Carbon capture, similarly, benefits from national interest. No country, including the U.S., wants to cede its industrial base in the name of decarbonization. Capture technology allows for continuity. Heavy industry can survive, even thrive, if emissions can be managed. This makes it a politically palatable solution, and one increasingly backed by bipartisan support in the U.S. and abroad.
They’ve Done the Hard Part
Carbon capture and biofuels have already walked through the valley of early-stage resistance. They’ve spent 20-plus years tangled in regulatory complexity, refining their tech stacks, and proving viability. Many of the financial and physical infrastructure hurdles like plants, storage sites, offtake contracts and supply chain optimization have already been addressed. Carbon capture has gone from lab experiment to commercial deployment. Biofuels have cleared blending mandates and supply chain logistics. These aren’t speculative moonshots anymore. They are battle-tested.
Investing at this stage could be a lot like catching solar in 2011, at a time when it was not yet ubiquitous but following decades of cost improvements and policy alignment.
Contrast this with the massive amounts of new power infrastructure that will be demanded by AI, which will inevitably face a years-long set of permitting delays, utility pushbacks and grid upgrade bottlenecks.
When the Narrative Shifts, Capital Follows
A common trope is that perception is reality—until it isn’t. For years, carbon capture and biofuels have lived under the shadow of skepticism. They’ve been seen as too slow, too costly or too messy. But narratives, like markets, have inflection points. And when sentiment changes, it often does so with sudden, viral momentum.
The steady resilience of policies like the 20-year-old U.S. Renewable Fuel Standard and the 17-year-old 45Q carbon sequestration tax credit has, over time, shifted the risk and reward calculus. When combined with continued improvements in technology and costs, the internal rate of return for these projects has become quite attractive. Add to that the range of low carbon incentives spreading internationally (such as Britain’s Sustainable Aviation Fuel Mandate, Canada’s Clean Fuel Regulations, and the EU’s Renewable Energy Directive and RefuelEU Aviation legislation), and you have a structural setup for capital rotation into these sectors.

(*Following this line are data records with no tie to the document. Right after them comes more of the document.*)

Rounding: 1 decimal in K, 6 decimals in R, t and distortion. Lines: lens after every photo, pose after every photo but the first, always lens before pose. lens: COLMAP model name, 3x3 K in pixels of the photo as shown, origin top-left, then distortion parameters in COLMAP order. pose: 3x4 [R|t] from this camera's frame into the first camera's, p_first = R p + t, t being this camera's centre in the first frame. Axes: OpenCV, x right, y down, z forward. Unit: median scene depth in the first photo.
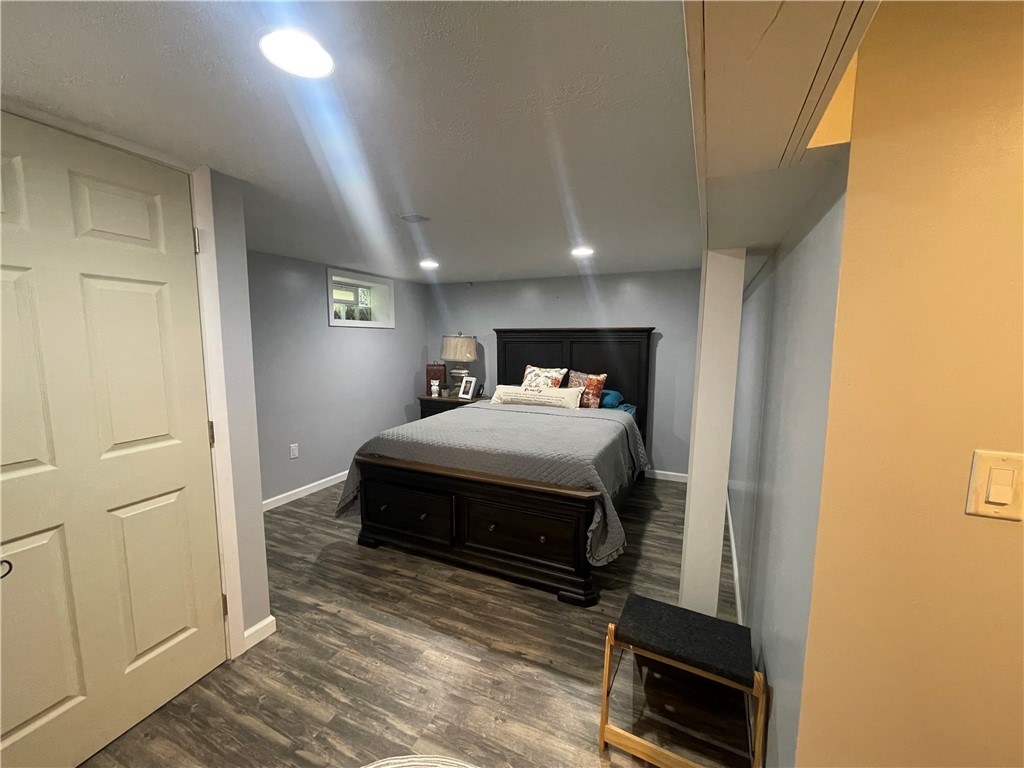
lens RADIAL K [[412.2, 0, 512.0], [0, 412.2, 384.0], [0, 0, 1]] dist [-0.000032, -0.000803]
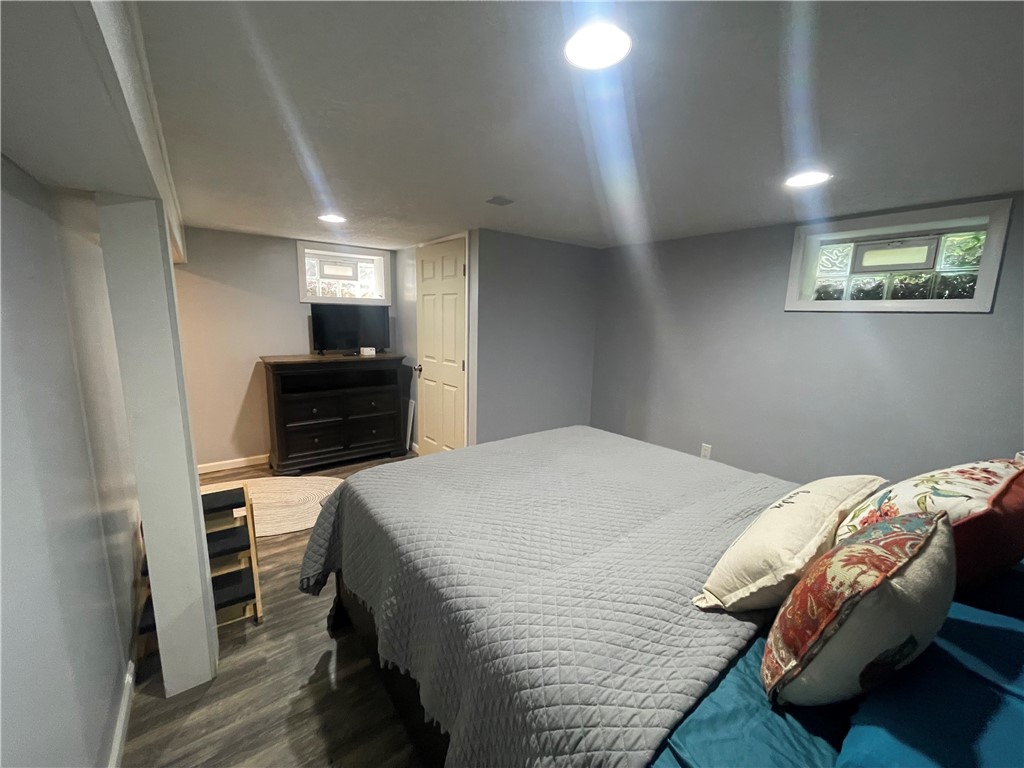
lens RADIAL K [[412.2, 0, 512.0], [0, 412.2, 384.0], [0, 0, 1]] dist [-0.000032, -0.000803]
pose [[-0.460968, 0.132780, -0.877427, 0.609515], [-0.125920, 0.968951, 0.212785, -0.164406], [0.878437, 0.208573, -0.429936, 1.362149]]
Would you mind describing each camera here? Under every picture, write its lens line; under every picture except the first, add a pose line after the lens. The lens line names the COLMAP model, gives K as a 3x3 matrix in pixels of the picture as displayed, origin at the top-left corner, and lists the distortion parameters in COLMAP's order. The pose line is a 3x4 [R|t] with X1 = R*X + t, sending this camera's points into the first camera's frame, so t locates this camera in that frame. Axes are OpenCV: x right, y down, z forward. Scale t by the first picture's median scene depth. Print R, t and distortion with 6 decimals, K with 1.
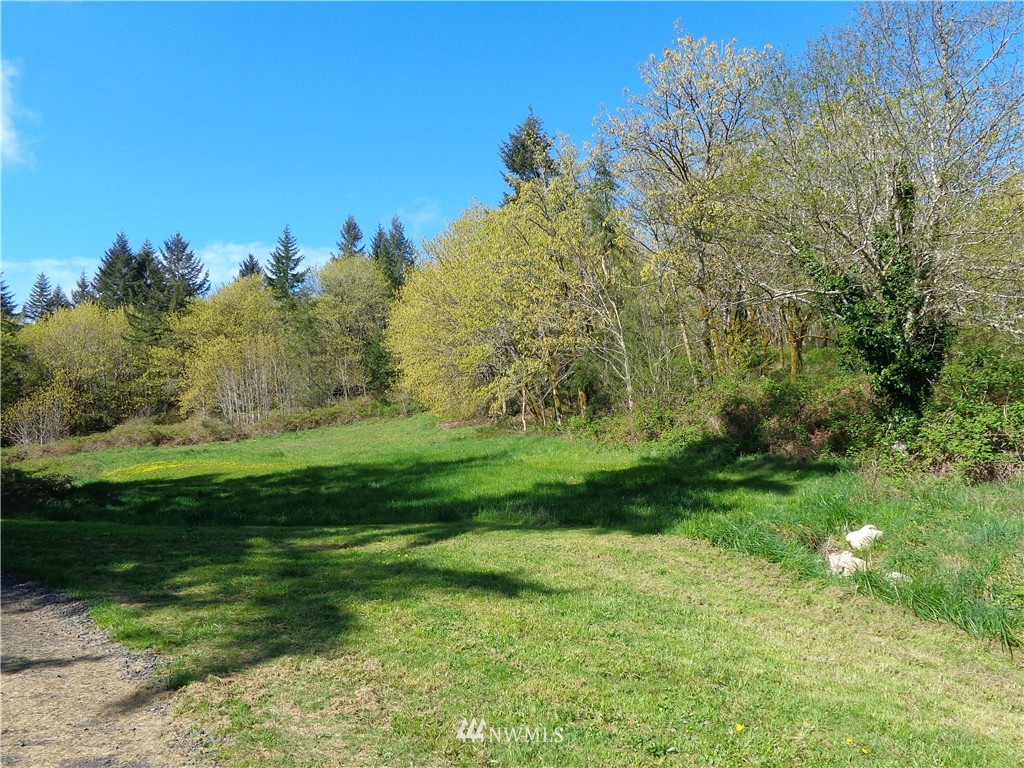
lens RADIAL K [[766.0, 0, 512.0], [0, 766.0, 384.0], [0, 0, 1]] dist [-0.002251, 0.006198]
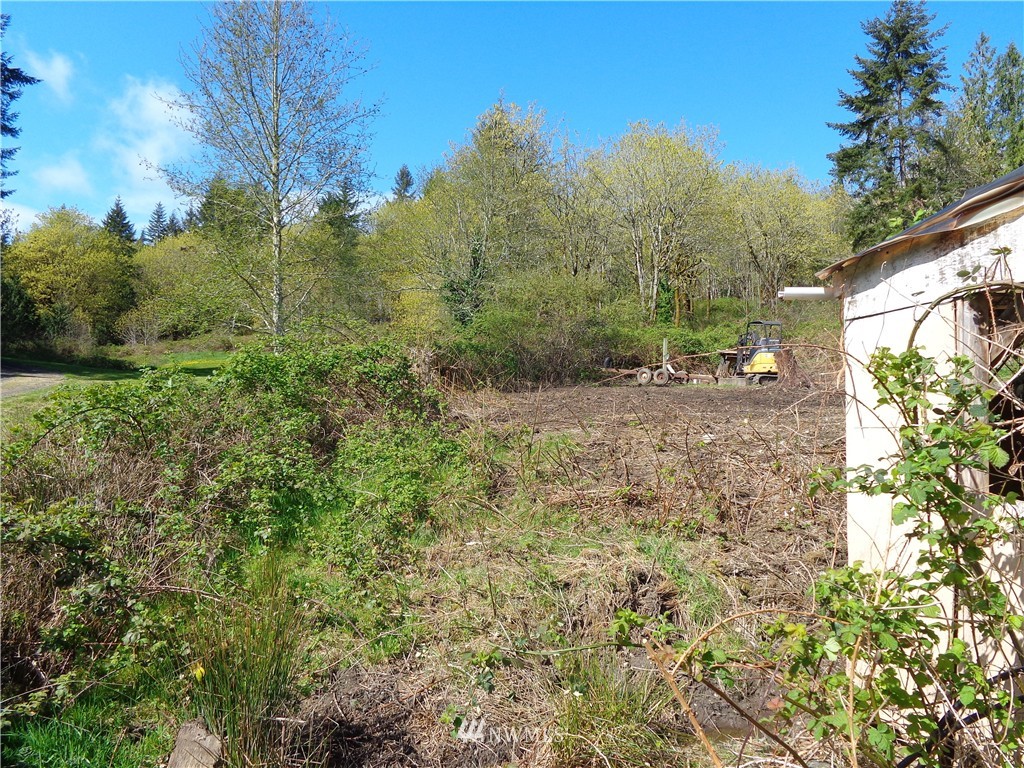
lens RADIAL K [[754.5, 0, 512.0], [0, 754.5, 384.0], [0, 0, 1]] dist [0.000555, 0.002086]
pose [[0.989804, 0.066953, -0.125717, 0.151287], [-0.055138, 0.993928, 0.095223, -0.011012], [0.131329, -0.087320, 0.987486, -0.171821]]
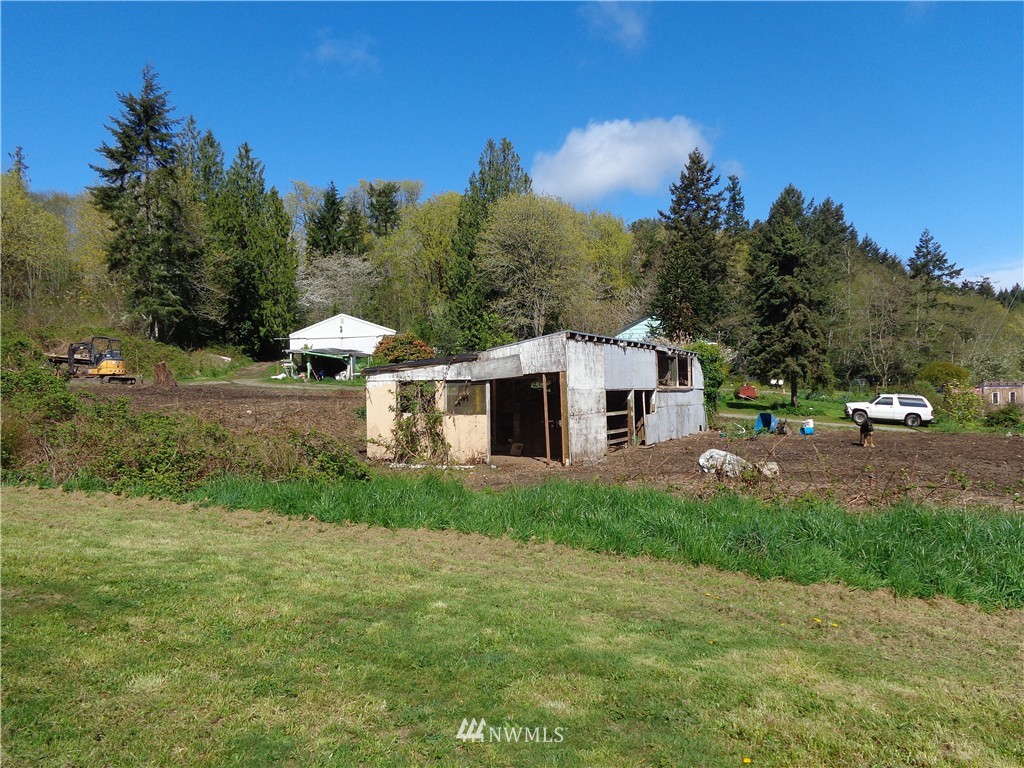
lens RADIAL K [[766.0, 0, 512.0], [0, 766.0, 384.0], [0, 0, 1]] dist [-0.002251, 0.006198]
pose [[0.602974, 0.071314, 0.794567, 0.027245], [-0.124818, 0.992163, 0.005673, -0.016703], [-0.787936, -0.102597, 0.607150, -0.280137]]
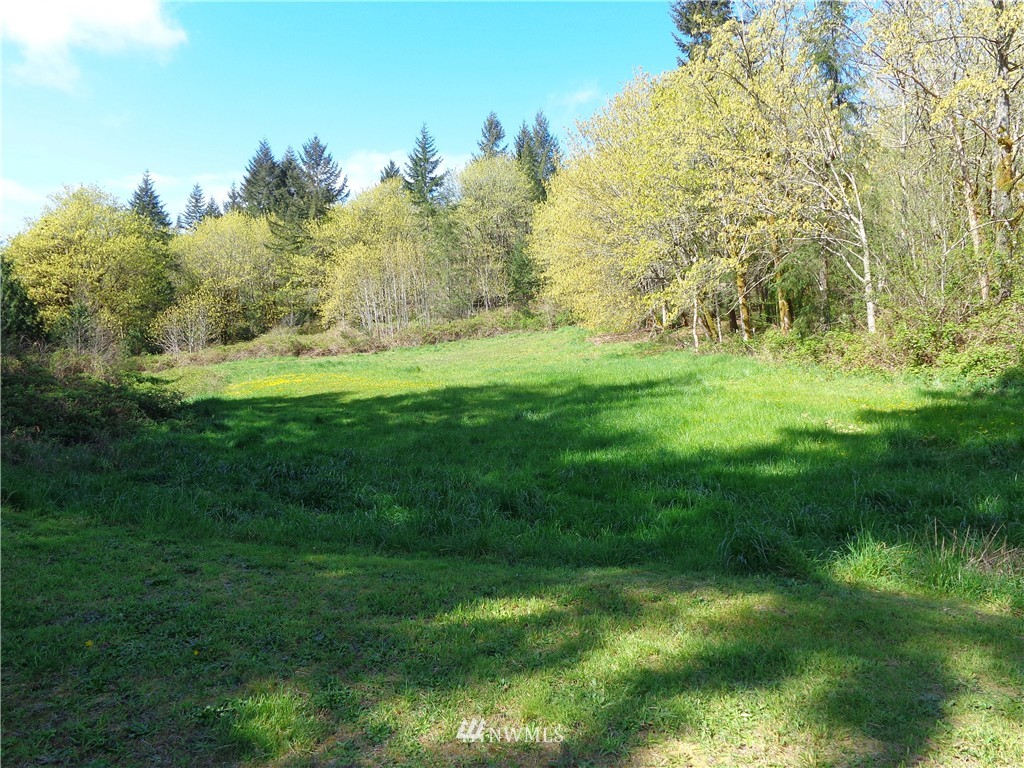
lens RADIAL K [[764.9, 0, 512.0], [0, 764.9, 384.0], [0, 0, 1]] dist [0.012878, 0.001485]
pose [[0.984281, 0.025826, -0.174712, -0.019975], [-0.006267, 0.993735, 0.111587, 0.004559], [0.176499, -0.108738, 0.978276, 0.077188]]
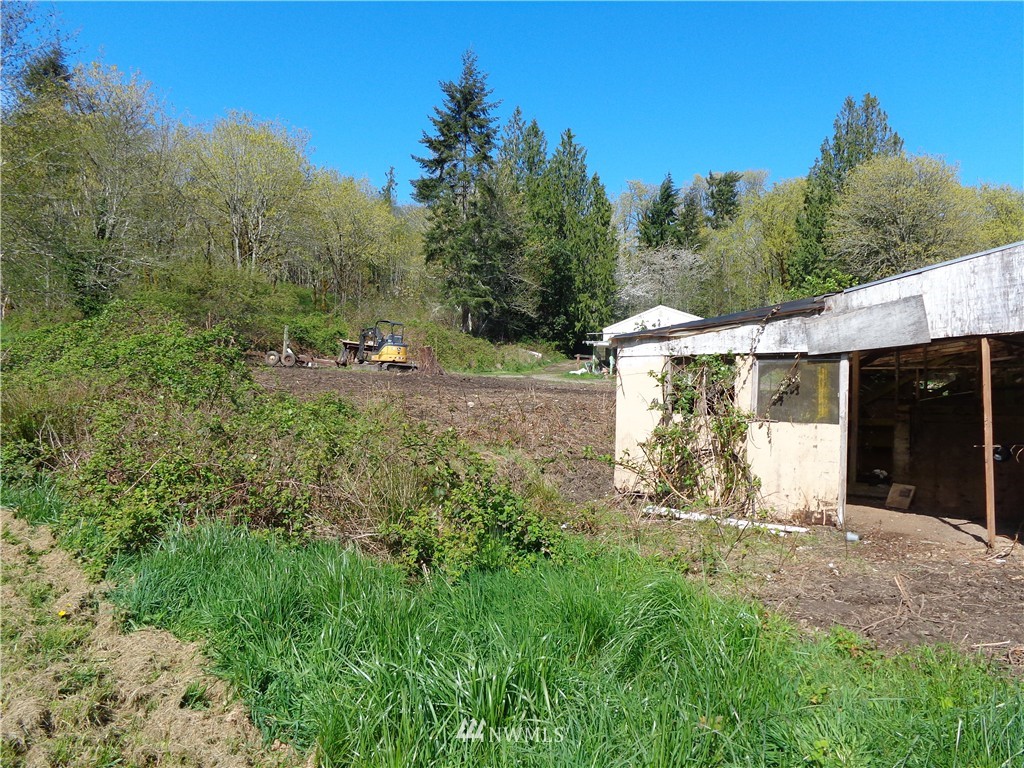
lens RADIAL K [[760.9, 0, 512.0], [0, 760.9, 384.0], [0, 0, 1]] dist [-0.016955, -0.000417]
pose [[0.878634, 0.102552, 0.466353, 0.096017], [-0.145022, 0.987842, 0.056000, -0.011595], [-0.454941, -0.116835, 0.882824, -0.223672]]
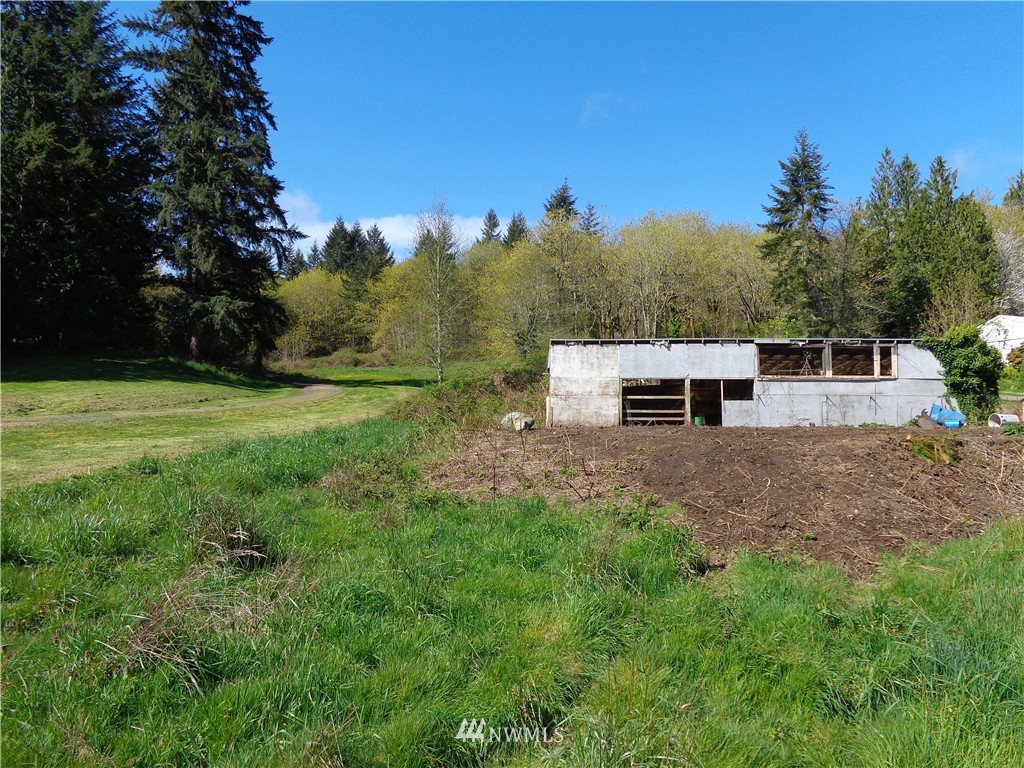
lens RADIAL K [[755.2, 0, 512.3], [0, 755.2, 365.5], [0, 0, 1]] dist [0.004201, 0.001211]
pose [[0.969162, 0.056956, -0.239752, 0.224863], [-0.042491, 0.996975, 0.065084, -0.036905], [0.242733, -0.052889, 0.968650, -0.440277]]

Meanwhile, the AI energy theme, while both game changing and inevitable, is not immune to infrastructure inertia. You can’t rewire the grid in a year. And power plant development, even when driven by exciting AI demand, is still subject to permitting friction, interconnection wait times, and community resistance.
Invest in the Overlooked, Prepare for the Tipping Point
A shared belief at Cresta is that the world is nonlinear. What seems inevitable today often stumbles. What seems stalled can catch fire.
Carbon capture and biofuels are not speculative plays anymore. They are legacy trends with pent-up momentum. Like renewable power, they have done the hard, boring work of building standards, aligning incentives and winning policy support. That positions them not just for modest growth, but for sudden, rapid expansion.
In short: The best medium-term energy investments may not be in what’s newest, but in what’s finally ready.